For every service and for every target region, run a separate packaging pass:

sls package --stage "$STAGE" --region "$region"

Each pass produces a region-correct CloudFormation template and Lambda ZIPs. These are then uploaded to the region-specific S3 bucket for that target region.

This is why the deployment loop iterates over both services and regions, rather than packaging once and distributing:

for each batch of services:
  for each target region:
    clean artifacts
    sls package --region <region>      ← region-specific template generated
    upload template + ZIPs → regional S3 bucket

The cost is packaging time multiplied by the number of regions. The benefit is that every region receives a template with accurate, region-native values—no substitution, no post-processing hacks.


Invocation Interface

The deployment script exposes a clean CLI interface:

./deploy.sh --stage <stage> [--regions <region1,region2,...>] [--update-product]
  • --stage (required) — deployment environment (dev, qa, prod)
  • --regions (optional) — comma-separated list of AWS regions (defaults to us-east-1)
  • --update-product (optional) — when present, triggers tenant-level rollout after infrastructure definitions are updated

This makes it straightforward to run region-specific or full multi-region deployments from CI/CD pipelines.


Deployment Flow

Below is the full deployment flow with the real execution order and built-in safeguards.

Start
  │
  ├─► Parse CLI Arguments (--stage, --regions, --update-product)
  │
  ├─► Validate Required Parameters
  │     └── Exit early if --stage is missing
  │
  ├─► Set Primary Region + Deployment Artifact Bucket
  │
  ├─► PHASE 1: Service Processing
  │     ├─► Discover all services, apply exclusion list
  │     ├─► Process in batches of 8 (per region, in parallel)
  │     │     ├─► Clean previous artifacts
  │     │     ├─► Package via Serverless Framework
  │     │     └─► Upload CloudFormation templates + Lambda ZIPs to regional S3
  │     └─► Process Lambda Authorizer (sequentially, per region)
  │
  ├─► PHASE 2: Init Package Deployment
  │     ├─► Package init stacks via serverless-compose
  │     └─► Sync nested CloudFormation stack files to regional S3 buckets
  │
  ├─► PHASE 3: Service Catalog Update
  │     ├─► Compare new template with current active version
  │     ├─► Create new version only if changes are detected
  │     └─► Store new artifact ID in SSM Parameter Store
  │
  └─► PHASE 4: Update Provisioned Products (opt-in via --update-product)
        ├─► Query all provisioned products
        ├─► Update in parallel batches (up to 8)
        └─► Preserve existing parameters via UsePreviousValue=true

The deployment is intentionally structured into clear phases to ensure that infrastructure definitions are always updated before any tenant-level changes occur.


Flow Walkthrough

Start → Parse Command-Line Arguments

The deployment begins by parsing command-line arguments, including:

  • --stage (required)
  • Optional region list
  • Optional rollout flags (e.g. updating existing tenants)

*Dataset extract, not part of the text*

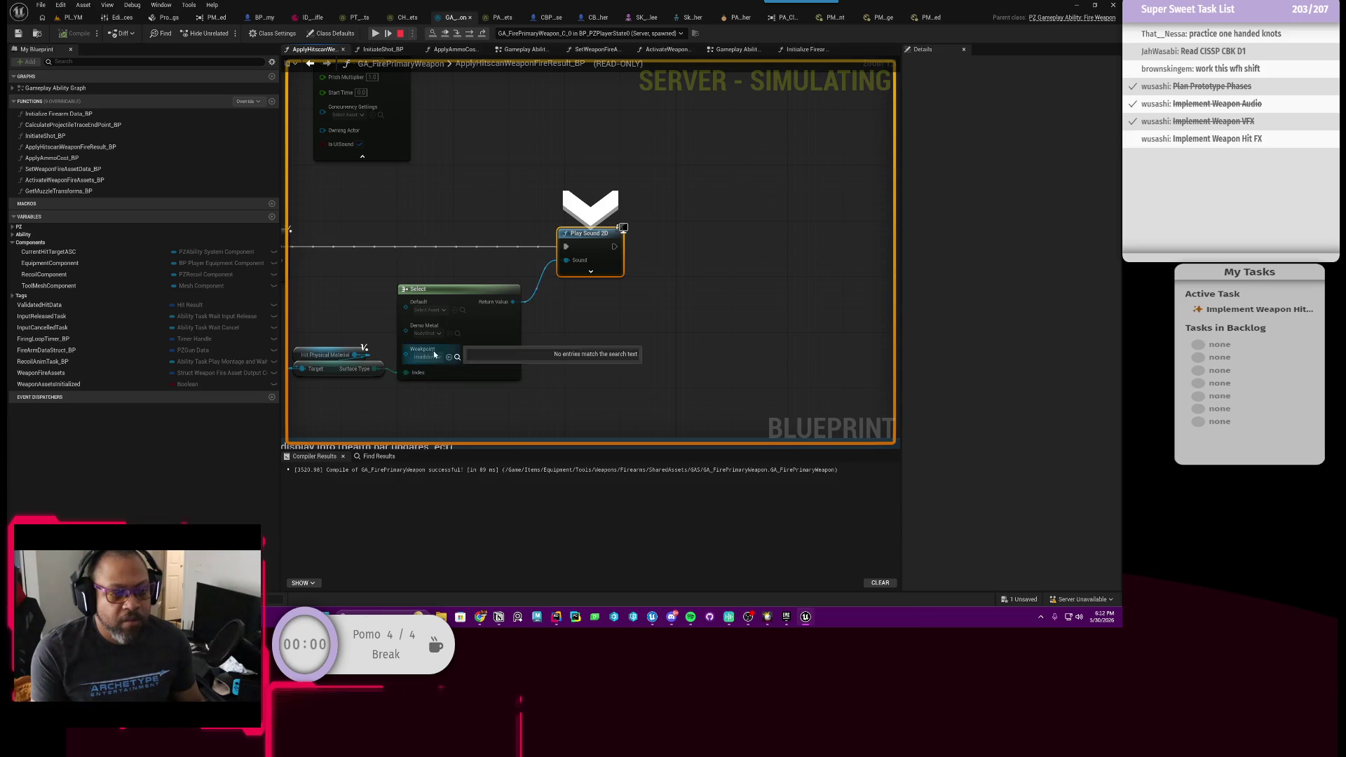
mouse_move(443, 341)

This establishes the deployment context up front.


Validate Required Parameters

The script immediately validates mandatory parameters, most importantly the deployment stage (dev, qa, prod).
If validation fails, the deployment exits early, preventing accidental or incomplete execution.


Set Primary Region and Deployment Bucket

A primary region is resolved along with the deployment artifact bucket associated with the target stage.
This bucket becomes the source of truth for CloudFormation templates and nested stack artifacts.

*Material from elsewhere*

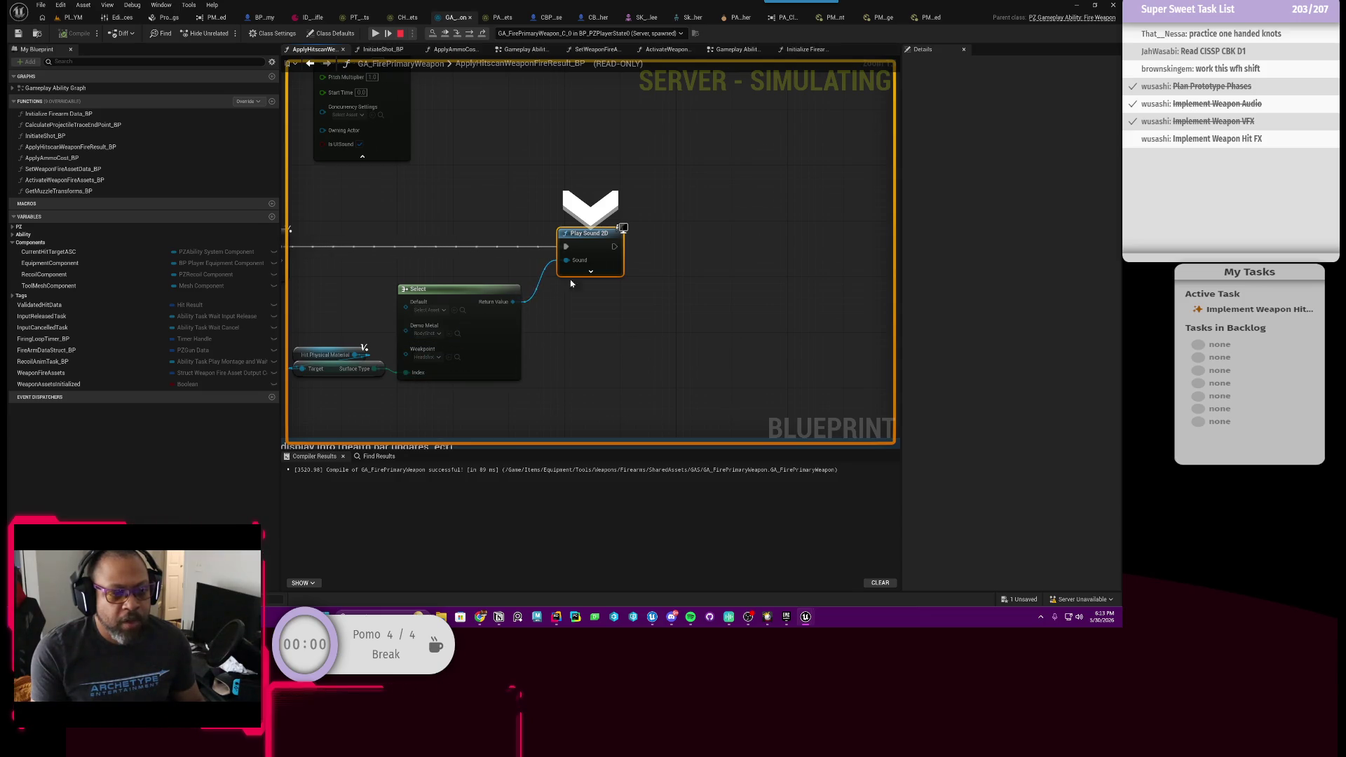
mouse_move(566, 260)
left_click(469, 35)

Phase 1: Service Processing

This phase handles application-level services and is designed to balance speed with safety.

Service Discovery and Filtering

  • All services are discovered from a shared services directory
  • Certain services are always excluded (legacy or internal-only)
  • Some services are conditionally excluded based on environment (e.g. test-only services in production)

This keeps deployments intentional and avoids unnecessary infrastructure changes.


Batched Service Execution

Services are processed in batches of 8.

Why batching matters:

  • Prevents AWS API throttling
  • Controls system resource usage
  • Provides predictable deployment progress

Each batch completes across all regions before the next batch begins.


Per-Region Packaging and Upload

For every service in the batch and for every target region:

  1. Previous build artifacts are removed (.serverless/ cleaned)
  2. The service is packaged using the Serverless Framework (sls package --stage --region)
  3. CloudFormation templates and Lambda ZIPs are generated
  4. The correct S3 key path is extracted directly from the CloudFormation template using jq, ensuring ZIPs are placed in exactly the location the template expects
  5. All artifacts are uploaded to region-specific S3 buckets

This guarantees clean, deterministic, and region-isolated deployments.


Lambda Authorizer (Sequential Processing)

The Lambda authorizer is processed sequentially rather than in parallel.
This avoids conflicts during packaging and ensures stability for shared authorization components.


Phase 2: Package Deployment

This phase handles foundational infrastructure that must exist before application-level services can be provisioned or updated.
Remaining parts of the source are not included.